### TO DO
Output, word for word, only the lines of the records below, starting with the line that contains "Вы видели, что плывёт в свете фонарей и" and continuing through the line that contains "Canaria se caracteriza por un alto ritmo y", including both of those lines.

== SOURCE RECORDS

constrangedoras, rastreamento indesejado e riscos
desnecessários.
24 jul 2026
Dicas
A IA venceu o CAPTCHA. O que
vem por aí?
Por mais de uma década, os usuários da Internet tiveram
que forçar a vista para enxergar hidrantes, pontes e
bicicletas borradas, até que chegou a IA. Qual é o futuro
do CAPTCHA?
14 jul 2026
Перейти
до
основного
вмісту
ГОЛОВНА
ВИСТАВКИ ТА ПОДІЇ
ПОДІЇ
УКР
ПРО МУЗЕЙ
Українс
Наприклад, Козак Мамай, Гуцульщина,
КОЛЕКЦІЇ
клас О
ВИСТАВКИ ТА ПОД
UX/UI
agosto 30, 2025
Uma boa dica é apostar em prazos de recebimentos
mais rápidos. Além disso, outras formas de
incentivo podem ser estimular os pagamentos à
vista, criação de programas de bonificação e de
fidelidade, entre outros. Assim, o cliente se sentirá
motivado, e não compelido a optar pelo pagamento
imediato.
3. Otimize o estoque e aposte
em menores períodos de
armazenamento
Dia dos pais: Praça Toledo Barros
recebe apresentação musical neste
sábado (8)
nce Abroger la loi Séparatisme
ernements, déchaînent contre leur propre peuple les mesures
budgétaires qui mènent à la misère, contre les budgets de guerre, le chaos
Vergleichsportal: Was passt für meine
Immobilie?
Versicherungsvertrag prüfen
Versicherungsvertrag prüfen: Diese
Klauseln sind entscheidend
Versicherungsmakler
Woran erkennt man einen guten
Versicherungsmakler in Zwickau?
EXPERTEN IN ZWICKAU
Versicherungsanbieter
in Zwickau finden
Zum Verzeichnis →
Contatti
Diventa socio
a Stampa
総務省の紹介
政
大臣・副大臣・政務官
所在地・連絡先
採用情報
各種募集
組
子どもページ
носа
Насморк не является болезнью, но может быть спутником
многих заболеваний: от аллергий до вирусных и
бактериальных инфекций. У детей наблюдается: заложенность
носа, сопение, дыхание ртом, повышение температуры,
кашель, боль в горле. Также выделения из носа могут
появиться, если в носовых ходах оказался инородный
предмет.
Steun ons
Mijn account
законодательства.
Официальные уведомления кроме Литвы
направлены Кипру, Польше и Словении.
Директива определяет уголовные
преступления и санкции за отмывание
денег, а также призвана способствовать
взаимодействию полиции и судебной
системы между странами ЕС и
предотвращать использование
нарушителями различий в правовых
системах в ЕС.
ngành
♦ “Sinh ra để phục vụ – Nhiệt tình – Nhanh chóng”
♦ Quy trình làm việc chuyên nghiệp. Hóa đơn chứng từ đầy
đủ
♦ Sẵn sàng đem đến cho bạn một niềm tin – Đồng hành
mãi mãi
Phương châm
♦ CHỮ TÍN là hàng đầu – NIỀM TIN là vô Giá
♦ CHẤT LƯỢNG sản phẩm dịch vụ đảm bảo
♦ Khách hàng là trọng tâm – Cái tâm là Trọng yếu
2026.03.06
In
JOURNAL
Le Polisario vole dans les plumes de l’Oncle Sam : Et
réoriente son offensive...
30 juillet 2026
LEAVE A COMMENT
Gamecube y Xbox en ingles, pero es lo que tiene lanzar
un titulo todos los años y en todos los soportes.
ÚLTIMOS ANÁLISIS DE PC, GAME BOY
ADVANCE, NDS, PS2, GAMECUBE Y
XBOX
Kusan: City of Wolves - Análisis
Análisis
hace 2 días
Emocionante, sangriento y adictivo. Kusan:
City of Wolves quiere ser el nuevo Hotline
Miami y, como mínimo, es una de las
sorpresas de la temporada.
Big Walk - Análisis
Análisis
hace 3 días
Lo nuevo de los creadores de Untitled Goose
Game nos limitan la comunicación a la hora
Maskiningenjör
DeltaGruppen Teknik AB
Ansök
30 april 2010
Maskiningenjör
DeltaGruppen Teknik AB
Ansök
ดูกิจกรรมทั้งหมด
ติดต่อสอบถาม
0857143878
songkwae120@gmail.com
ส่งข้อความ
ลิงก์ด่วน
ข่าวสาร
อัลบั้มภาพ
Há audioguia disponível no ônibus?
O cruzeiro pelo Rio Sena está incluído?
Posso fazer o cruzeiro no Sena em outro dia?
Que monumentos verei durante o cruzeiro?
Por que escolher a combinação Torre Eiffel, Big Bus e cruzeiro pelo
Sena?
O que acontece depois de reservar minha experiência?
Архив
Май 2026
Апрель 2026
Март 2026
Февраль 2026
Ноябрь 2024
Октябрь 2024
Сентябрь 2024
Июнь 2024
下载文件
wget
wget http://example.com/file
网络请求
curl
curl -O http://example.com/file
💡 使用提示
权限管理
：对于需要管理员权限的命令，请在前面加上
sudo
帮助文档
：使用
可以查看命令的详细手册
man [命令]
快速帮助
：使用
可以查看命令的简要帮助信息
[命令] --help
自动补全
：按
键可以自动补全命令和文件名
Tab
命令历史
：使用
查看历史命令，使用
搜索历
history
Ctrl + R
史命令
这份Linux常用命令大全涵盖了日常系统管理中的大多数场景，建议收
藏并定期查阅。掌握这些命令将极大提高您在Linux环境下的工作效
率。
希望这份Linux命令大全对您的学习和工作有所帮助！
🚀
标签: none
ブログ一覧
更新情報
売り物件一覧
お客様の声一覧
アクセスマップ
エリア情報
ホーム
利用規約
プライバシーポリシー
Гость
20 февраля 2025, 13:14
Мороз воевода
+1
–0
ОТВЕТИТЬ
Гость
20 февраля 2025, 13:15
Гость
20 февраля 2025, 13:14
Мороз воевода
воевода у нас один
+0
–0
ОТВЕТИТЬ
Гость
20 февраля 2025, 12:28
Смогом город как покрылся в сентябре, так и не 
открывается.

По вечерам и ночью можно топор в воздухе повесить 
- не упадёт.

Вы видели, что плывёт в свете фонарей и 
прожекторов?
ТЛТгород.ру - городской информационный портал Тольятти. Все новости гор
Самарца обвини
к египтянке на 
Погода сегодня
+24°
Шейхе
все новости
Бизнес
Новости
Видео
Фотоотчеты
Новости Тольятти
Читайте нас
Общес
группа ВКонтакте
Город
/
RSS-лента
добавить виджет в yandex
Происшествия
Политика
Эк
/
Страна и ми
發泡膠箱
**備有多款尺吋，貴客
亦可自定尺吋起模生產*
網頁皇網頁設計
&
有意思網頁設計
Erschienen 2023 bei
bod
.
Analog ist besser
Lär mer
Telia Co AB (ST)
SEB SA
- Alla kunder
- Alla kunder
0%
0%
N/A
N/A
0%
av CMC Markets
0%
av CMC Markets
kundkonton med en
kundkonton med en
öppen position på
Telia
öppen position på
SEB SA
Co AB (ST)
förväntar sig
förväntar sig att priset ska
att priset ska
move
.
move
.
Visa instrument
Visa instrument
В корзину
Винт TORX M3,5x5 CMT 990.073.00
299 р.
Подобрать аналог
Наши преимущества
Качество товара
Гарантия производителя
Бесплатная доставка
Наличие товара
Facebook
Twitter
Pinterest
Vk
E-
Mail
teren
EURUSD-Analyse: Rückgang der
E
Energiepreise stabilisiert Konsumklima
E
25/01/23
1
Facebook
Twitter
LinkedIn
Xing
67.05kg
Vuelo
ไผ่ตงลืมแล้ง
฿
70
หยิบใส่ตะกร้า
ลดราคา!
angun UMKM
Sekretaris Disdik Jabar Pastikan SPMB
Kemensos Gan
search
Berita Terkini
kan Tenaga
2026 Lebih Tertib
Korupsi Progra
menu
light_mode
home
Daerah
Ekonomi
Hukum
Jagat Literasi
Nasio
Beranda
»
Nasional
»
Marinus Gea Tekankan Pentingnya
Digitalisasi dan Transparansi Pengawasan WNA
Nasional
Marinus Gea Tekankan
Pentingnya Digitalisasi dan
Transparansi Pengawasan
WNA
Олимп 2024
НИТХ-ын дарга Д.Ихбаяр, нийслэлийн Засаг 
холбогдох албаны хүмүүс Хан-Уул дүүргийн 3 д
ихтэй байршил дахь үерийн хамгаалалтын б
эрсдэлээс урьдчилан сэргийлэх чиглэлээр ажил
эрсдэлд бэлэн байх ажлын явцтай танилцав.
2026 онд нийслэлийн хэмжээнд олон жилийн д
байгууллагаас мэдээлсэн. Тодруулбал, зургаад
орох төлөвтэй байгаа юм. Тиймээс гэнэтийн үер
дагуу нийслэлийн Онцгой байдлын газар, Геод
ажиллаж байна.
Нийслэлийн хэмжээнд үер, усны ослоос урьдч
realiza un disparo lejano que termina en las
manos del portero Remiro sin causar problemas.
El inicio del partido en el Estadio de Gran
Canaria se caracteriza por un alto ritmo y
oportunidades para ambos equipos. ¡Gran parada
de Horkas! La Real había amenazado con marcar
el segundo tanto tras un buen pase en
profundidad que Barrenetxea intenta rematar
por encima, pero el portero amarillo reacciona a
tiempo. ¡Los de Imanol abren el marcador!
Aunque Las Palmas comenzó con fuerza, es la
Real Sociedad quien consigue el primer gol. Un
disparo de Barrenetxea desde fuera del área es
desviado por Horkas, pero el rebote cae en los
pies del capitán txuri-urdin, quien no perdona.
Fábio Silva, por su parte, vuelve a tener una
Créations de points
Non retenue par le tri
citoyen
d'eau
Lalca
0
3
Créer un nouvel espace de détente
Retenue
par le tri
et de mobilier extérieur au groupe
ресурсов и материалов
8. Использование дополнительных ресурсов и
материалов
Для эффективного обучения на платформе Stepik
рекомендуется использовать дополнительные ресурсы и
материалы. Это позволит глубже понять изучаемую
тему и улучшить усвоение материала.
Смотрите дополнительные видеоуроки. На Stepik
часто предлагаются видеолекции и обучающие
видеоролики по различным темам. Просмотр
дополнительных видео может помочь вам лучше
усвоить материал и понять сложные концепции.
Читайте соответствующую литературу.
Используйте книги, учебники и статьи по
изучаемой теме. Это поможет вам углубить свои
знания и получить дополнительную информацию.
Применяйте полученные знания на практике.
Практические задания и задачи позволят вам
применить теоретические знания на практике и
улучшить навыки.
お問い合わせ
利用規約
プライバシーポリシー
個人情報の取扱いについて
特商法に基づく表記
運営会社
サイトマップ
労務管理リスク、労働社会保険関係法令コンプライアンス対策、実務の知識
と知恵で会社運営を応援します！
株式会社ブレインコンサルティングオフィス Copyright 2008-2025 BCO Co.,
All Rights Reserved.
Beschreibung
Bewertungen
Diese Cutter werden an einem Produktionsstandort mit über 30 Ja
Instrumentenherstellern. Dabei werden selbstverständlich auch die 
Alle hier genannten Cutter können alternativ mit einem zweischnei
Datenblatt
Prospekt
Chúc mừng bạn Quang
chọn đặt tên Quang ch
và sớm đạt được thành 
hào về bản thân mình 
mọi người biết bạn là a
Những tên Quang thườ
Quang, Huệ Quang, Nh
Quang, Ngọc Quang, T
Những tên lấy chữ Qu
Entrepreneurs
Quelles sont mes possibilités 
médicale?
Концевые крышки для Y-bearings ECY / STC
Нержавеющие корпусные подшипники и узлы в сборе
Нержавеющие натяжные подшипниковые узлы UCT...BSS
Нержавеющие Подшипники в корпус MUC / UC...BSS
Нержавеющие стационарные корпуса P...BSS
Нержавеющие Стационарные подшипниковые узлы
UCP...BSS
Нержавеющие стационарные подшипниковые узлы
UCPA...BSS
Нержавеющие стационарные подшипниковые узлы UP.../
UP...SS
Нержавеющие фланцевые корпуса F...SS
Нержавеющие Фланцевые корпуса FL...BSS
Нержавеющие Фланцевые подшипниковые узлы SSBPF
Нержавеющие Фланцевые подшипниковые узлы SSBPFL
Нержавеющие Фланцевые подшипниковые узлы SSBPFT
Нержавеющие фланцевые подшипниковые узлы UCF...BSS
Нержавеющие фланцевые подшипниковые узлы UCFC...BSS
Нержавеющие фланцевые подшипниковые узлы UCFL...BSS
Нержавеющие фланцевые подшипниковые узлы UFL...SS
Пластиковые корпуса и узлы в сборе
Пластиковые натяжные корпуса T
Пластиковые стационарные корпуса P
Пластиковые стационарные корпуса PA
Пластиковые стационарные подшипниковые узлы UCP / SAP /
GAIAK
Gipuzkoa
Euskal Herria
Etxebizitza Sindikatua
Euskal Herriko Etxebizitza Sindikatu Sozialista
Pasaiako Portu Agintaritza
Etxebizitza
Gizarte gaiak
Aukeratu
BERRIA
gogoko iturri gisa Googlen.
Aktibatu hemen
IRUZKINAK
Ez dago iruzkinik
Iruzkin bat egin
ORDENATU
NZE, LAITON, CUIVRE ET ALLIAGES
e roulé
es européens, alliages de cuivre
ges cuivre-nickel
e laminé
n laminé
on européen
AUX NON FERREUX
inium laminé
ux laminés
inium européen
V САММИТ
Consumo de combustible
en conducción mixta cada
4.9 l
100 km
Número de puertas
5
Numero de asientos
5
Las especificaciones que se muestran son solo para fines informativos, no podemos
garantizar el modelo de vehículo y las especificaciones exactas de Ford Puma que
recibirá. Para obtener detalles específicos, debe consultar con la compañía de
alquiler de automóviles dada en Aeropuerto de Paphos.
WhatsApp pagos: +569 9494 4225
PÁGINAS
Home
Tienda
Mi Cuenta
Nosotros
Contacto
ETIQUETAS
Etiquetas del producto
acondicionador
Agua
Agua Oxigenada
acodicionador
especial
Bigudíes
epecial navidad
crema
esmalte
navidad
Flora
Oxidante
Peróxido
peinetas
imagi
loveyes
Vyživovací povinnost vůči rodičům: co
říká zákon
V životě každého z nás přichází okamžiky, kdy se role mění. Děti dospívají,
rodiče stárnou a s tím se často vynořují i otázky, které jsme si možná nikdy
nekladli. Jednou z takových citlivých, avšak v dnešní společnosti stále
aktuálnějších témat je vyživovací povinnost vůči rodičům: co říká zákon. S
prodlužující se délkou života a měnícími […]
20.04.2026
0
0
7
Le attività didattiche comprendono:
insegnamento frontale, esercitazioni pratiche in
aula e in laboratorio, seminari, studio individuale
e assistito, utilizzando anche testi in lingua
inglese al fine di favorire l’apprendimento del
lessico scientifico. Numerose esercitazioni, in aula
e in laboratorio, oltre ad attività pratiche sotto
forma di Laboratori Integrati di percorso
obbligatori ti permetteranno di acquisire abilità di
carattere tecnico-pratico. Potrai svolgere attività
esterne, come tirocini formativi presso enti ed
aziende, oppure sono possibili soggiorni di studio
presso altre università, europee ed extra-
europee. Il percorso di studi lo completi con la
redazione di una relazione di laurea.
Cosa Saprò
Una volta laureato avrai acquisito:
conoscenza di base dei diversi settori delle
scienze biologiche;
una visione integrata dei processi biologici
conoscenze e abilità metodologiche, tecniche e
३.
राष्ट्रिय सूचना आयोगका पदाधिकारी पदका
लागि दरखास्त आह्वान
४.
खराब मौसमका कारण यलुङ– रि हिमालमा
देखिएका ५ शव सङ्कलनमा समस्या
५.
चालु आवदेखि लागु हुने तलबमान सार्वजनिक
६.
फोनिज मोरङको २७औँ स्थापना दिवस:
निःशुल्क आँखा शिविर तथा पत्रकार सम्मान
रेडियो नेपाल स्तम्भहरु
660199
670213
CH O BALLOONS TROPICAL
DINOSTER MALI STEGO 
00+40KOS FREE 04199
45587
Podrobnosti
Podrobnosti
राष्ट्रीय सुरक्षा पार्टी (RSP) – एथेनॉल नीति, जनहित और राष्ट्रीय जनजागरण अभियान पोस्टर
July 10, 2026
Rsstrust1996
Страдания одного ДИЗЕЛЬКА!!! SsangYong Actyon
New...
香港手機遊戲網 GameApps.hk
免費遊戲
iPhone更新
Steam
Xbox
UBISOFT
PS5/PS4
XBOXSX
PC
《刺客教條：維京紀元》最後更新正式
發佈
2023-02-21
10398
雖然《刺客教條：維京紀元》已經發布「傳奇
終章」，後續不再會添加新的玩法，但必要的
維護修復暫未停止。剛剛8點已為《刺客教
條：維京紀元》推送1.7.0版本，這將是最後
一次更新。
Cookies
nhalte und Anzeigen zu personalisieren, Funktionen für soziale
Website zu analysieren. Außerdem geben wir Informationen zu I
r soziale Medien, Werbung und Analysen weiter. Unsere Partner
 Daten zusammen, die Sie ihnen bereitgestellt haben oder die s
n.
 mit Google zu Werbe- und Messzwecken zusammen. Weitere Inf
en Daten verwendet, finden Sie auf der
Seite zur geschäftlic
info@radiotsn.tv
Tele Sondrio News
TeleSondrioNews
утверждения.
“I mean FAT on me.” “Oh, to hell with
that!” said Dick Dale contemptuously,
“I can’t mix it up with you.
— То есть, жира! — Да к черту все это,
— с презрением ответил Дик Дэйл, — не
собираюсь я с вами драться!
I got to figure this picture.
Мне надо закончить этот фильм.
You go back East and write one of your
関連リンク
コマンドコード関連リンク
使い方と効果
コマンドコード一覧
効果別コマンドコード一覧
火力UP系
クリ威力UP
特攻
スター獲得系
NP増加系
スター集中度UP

====

### FINISHED EXERCISE
Вы видели, что плывёт в свете фонарей и 
прожекторов?
ТЛТгород.ру - городской информационный портал Тольятти. Все новости гор
Самарца обвини
к египтянке на 
Погода сегодня
+24°
Шейхе
все новости
Бизнес
Новости
Видео
Фотоотчеты
Новости Тольятти
Читайте нас
Общес
группа ВКонтакте
Город
/
RSS-лента
добавить виджет в yandex
Происшествия
Политика
Эк
/
Страна и ми
發泡膠箱
**備有多款尺吋，貴客
亦可自定尺吋起模生產*
網頁皇網頁設計
&
有意思網頁設計
Erschienen 2023 bei
bod
.
Analog ist besser
Lär mer
Telia Co AB (ST)
SEB SA
- Alla kunder
- Alla kunder
0%
0%
N/A
N/A
0%
av CMC Markets
0%
av CMC Markets
kundkonton med en
kundkonton med en
öppen position på
Telia
öppen position på
SEB SA
Co AB (ST)
förväntar sig
förväntar sig att priset ska
att priset ska
move
.
move
.
Visa instrument
Visa instrument
В корзину
Винт TORX M3,5x5 CMT 990.073.00
299 р.
Подобрать аналог
Наши преимущества
Качество товара
Гарантия производителя
Бесплатная доставка
Наличие товара
Facebook
Twitter
Pinterest
Vk
E-
Mail
teren
EURUSD-Analyse: Rückgang der
E
Energiepreise stabilisiert Konsumklima
E
25/01/23
1
Facebook
Twitter
LinkedIn
Xing
67.05kg
Vuelo
ไผ่ตงลืมแล้ง
฿
70
หยิบใส่ตะกร้า
ลดราคา!
angun UMKM
Sekretaris Disdik Jabar Pastikan SPMB
Kemensos Gan
search
Berita Terkini
kan Tenaga
2026 Lebih Tertib
Korupsi Progra
menu
light_mode
home
Daerah
Ekonomi
Hukum
Jagat Literasi
Nasio
Beranda
»
Nasional
»
Marinus Gea Tekankan Pentingnya
Digitalisasi dan Transparansi Pengawasan WNA
Nasional
Marinus Gea Tekankan
Pentingnya Digitalisasi dan
Transparansi Pengawasan
WNA
Олимп 2024
НИТХ-ын дарга Д.Ихбаяр, нийслэлийн Засаг 
холбогдох албаны хүмүүс Хан-Уул дүүргийн 3 д
ихтэй байршил дахь үерийн хамгаалалтын б
эрсдэлээс урьдчилан сэргийлэх чиглэлээр ажил
эрсдэлд бэлэн байх ажлын явцтай танилцав.
2026 онд нийслэлийн хэмжээнд олон жилийн д
байгууллагаас мэдээлсэн. Тодруулбал, зургаад
орох төлөвтэй байгаа юм. Тиймээс гэнэтийн үер
дагуу нийслэлийн Онцгой байдлын газар, Геод
ажиллаж байна.
Нийслэлийн хэмжээнд үер, усны ослоос урьдч
realiza un disparo lejano que termina en las
manos del portero Remiro sin causar problemas.
El inicio del partido en el Estadio de Gran
Canaria se caracteriza por un alto ritmo y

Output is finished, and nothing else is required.